### [Task prompt]
There should be no pictures in your answer, only an exact copy of the lines from the one with "tissue box: none" through the end of the material.

### [Information supplied]

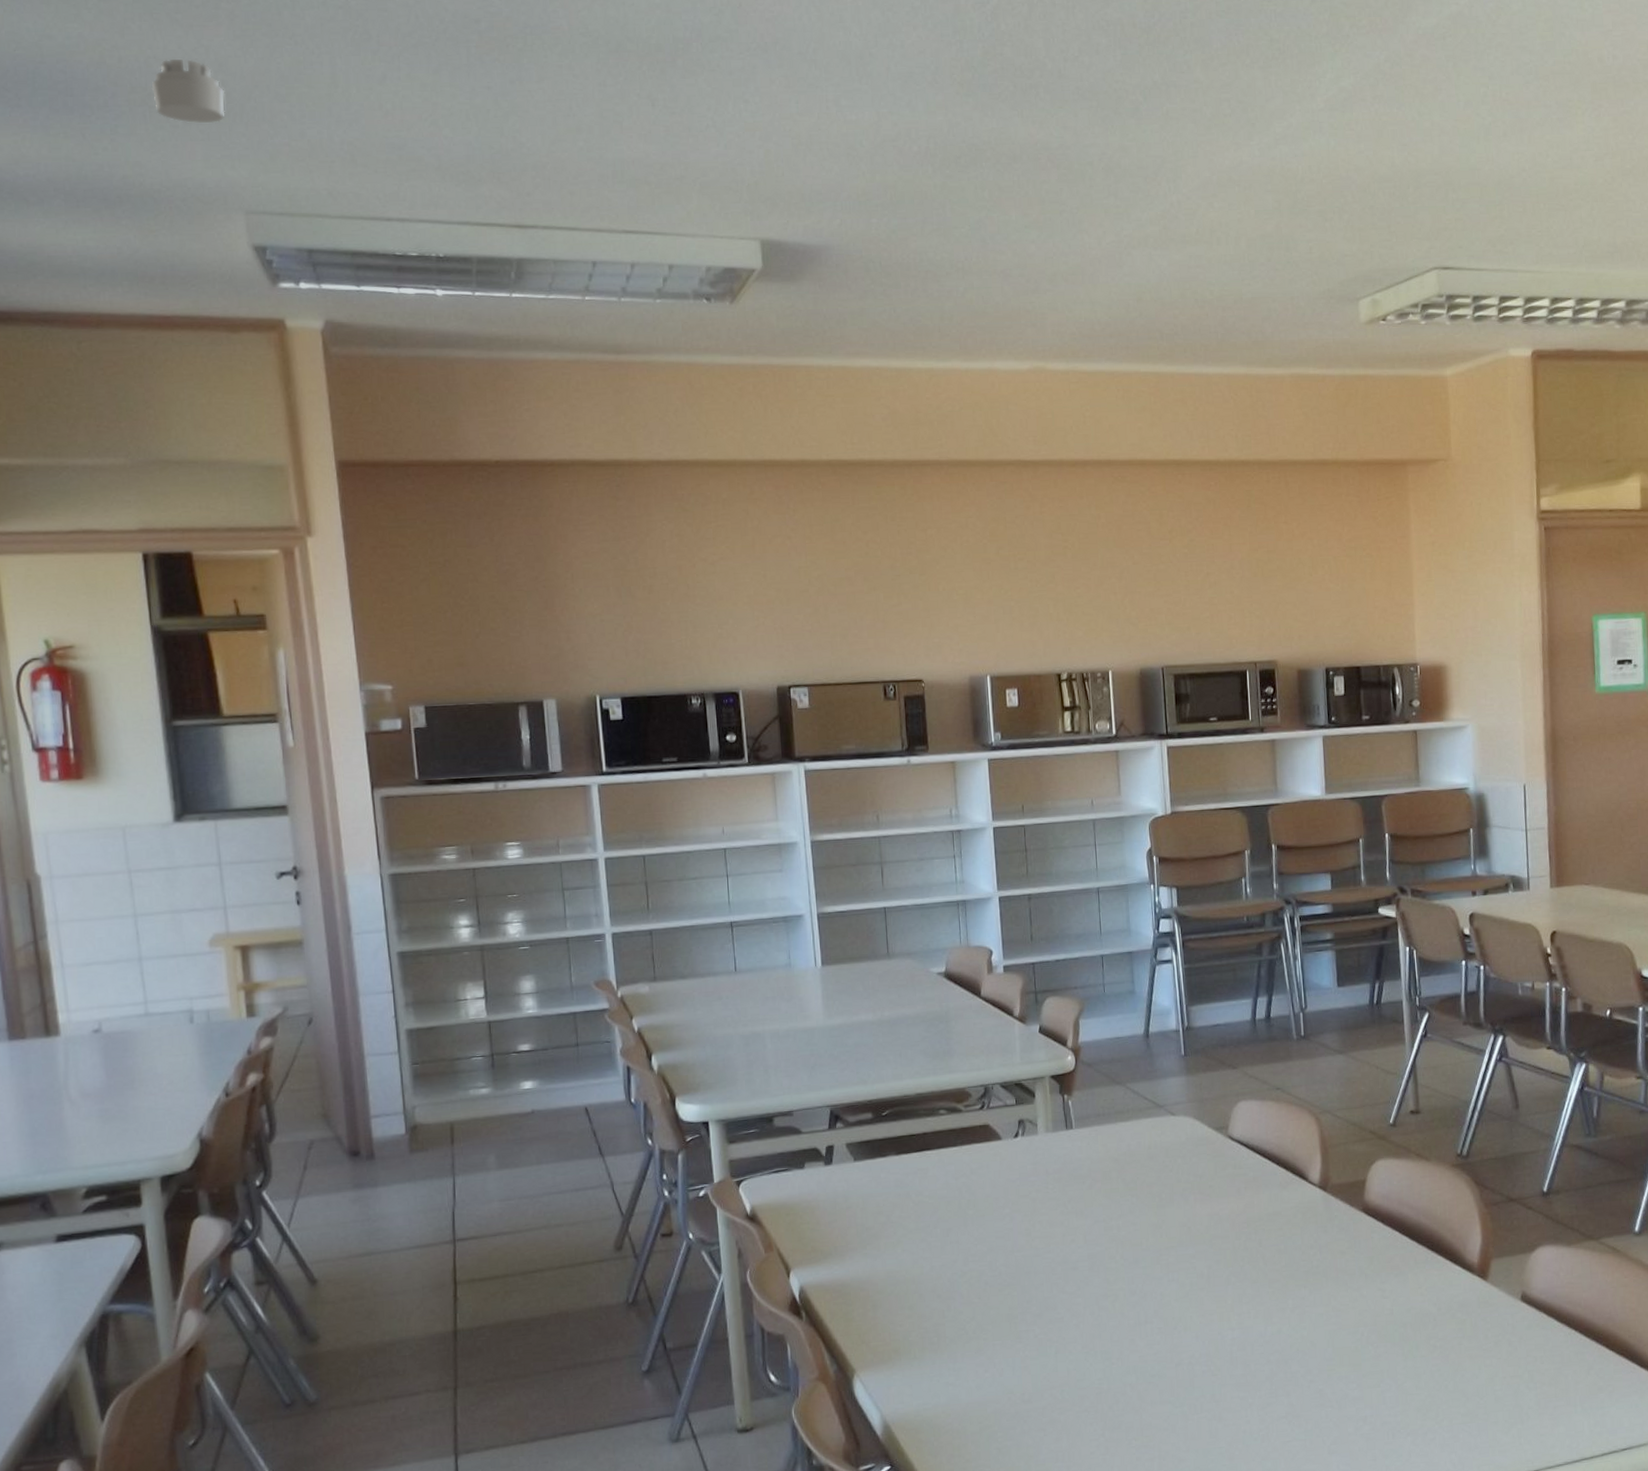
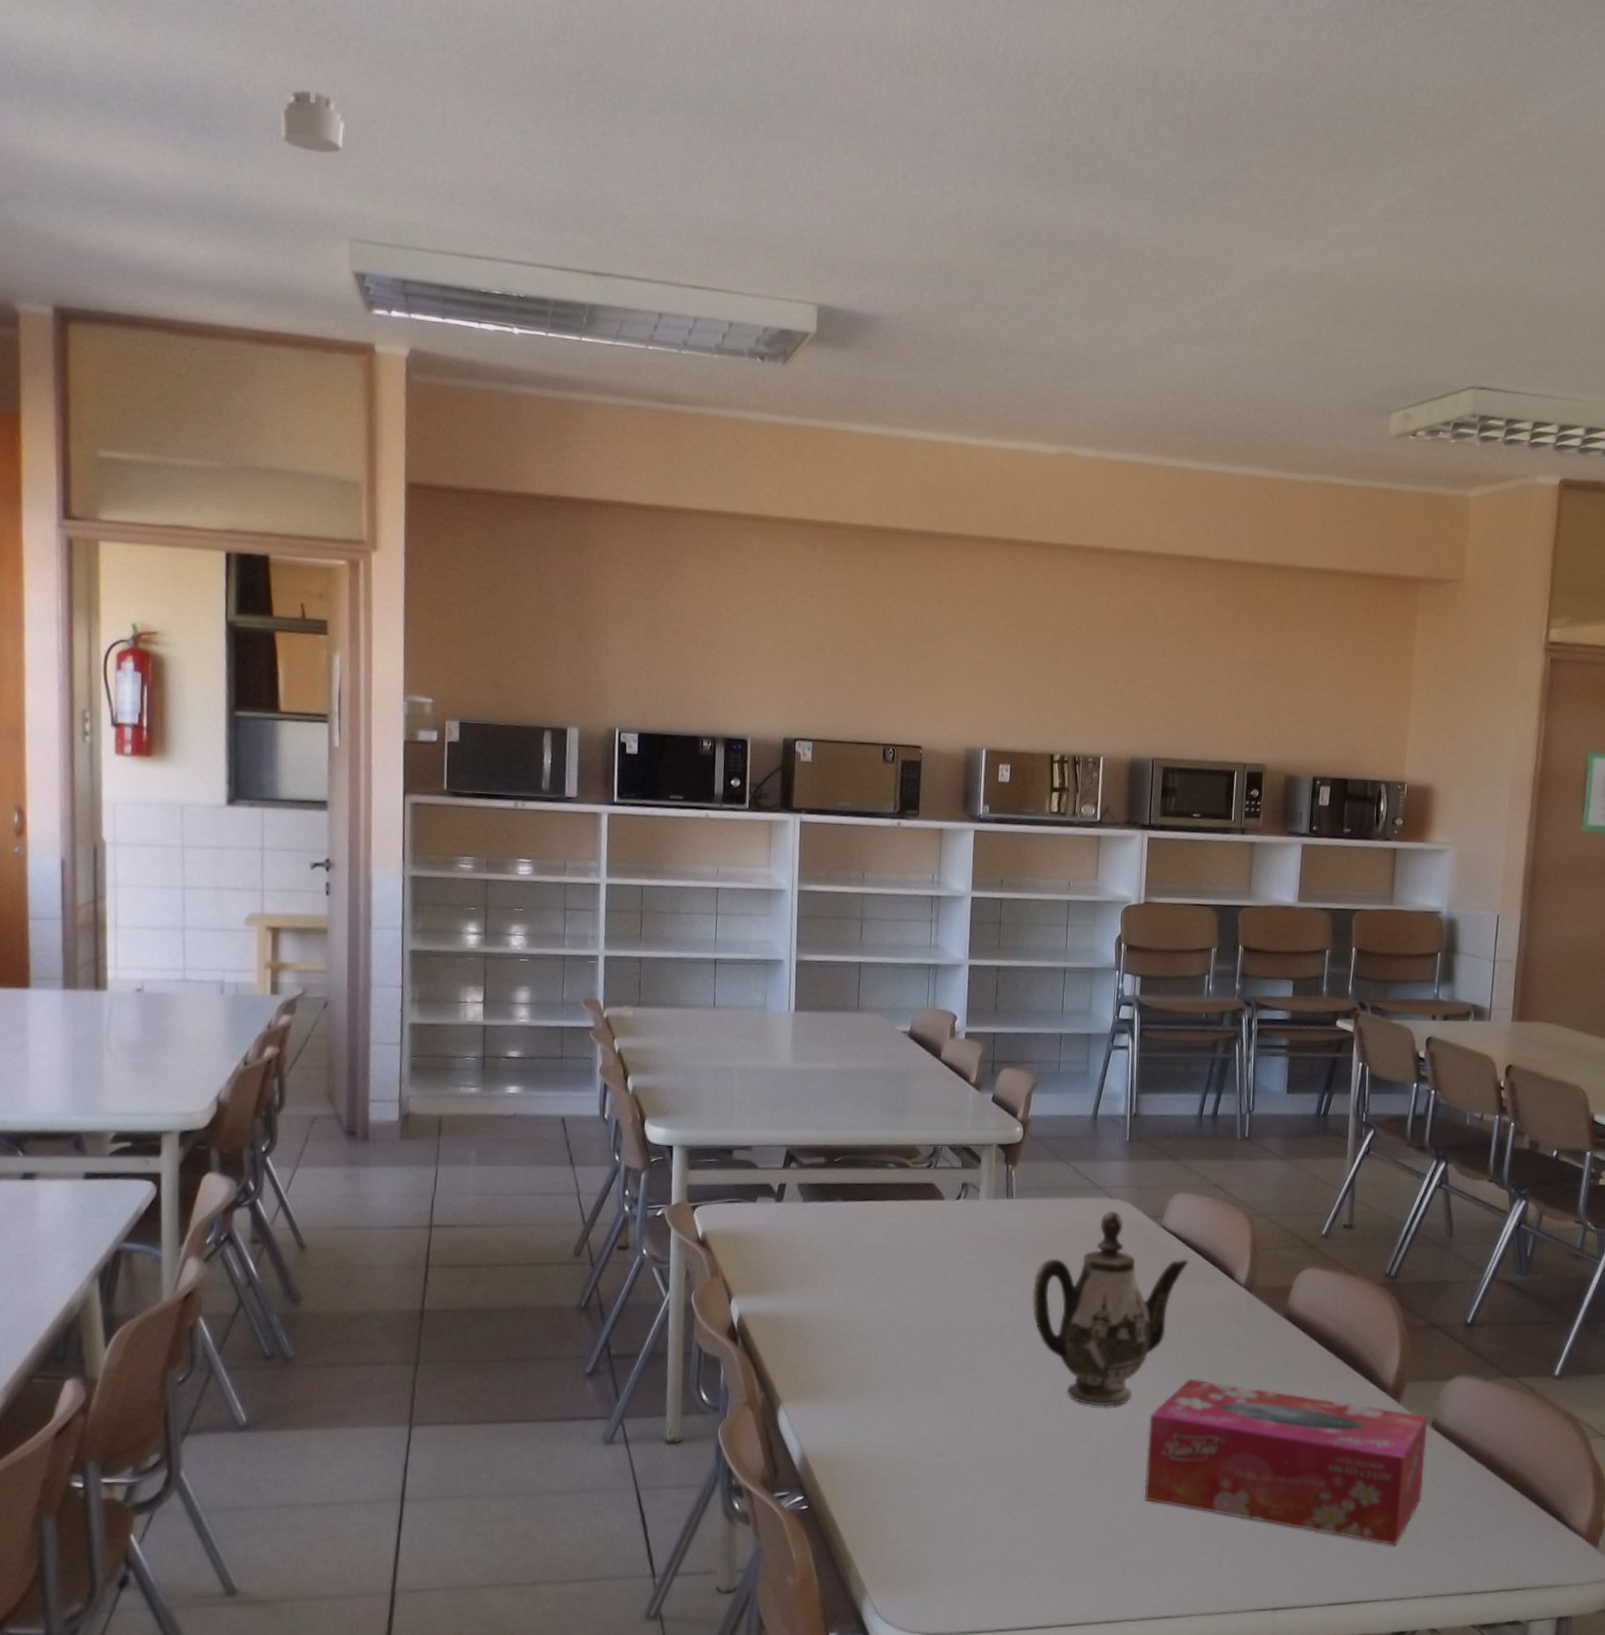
teapot: none [1104,1127,1260,1329] -> present [1032,1210,1189,1407]
tissue box: none [1239,1286,1521,1425] -> present [1144,1378,1428,1545]

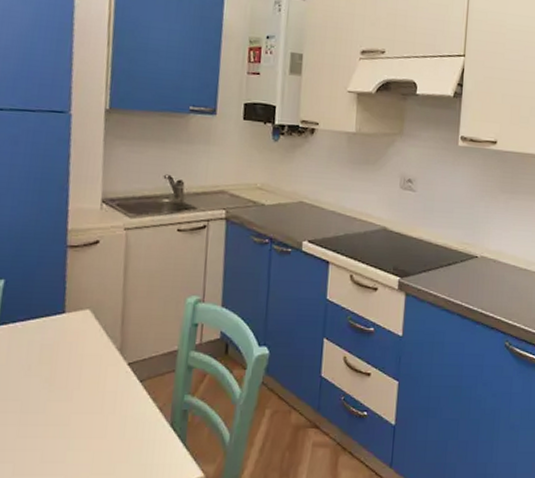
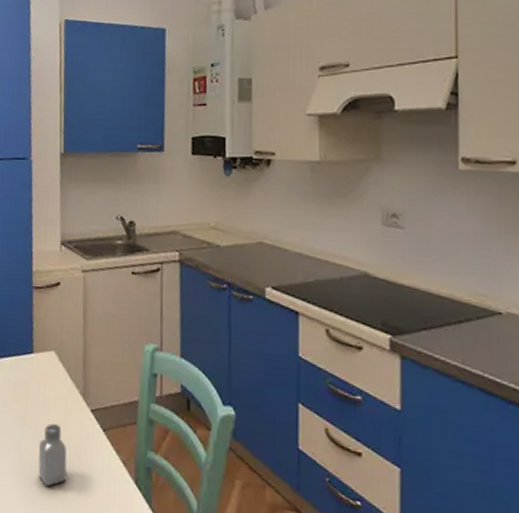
saltshaker: none [66,381,100,443] -> present [38,423,67,487]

### [Reply]
tissue box: none [1239,1286,1521,1425] -> present [1144,1378,1428,1545]

saltshaker: none [66,381,100,443] -> present [38,423,67,487]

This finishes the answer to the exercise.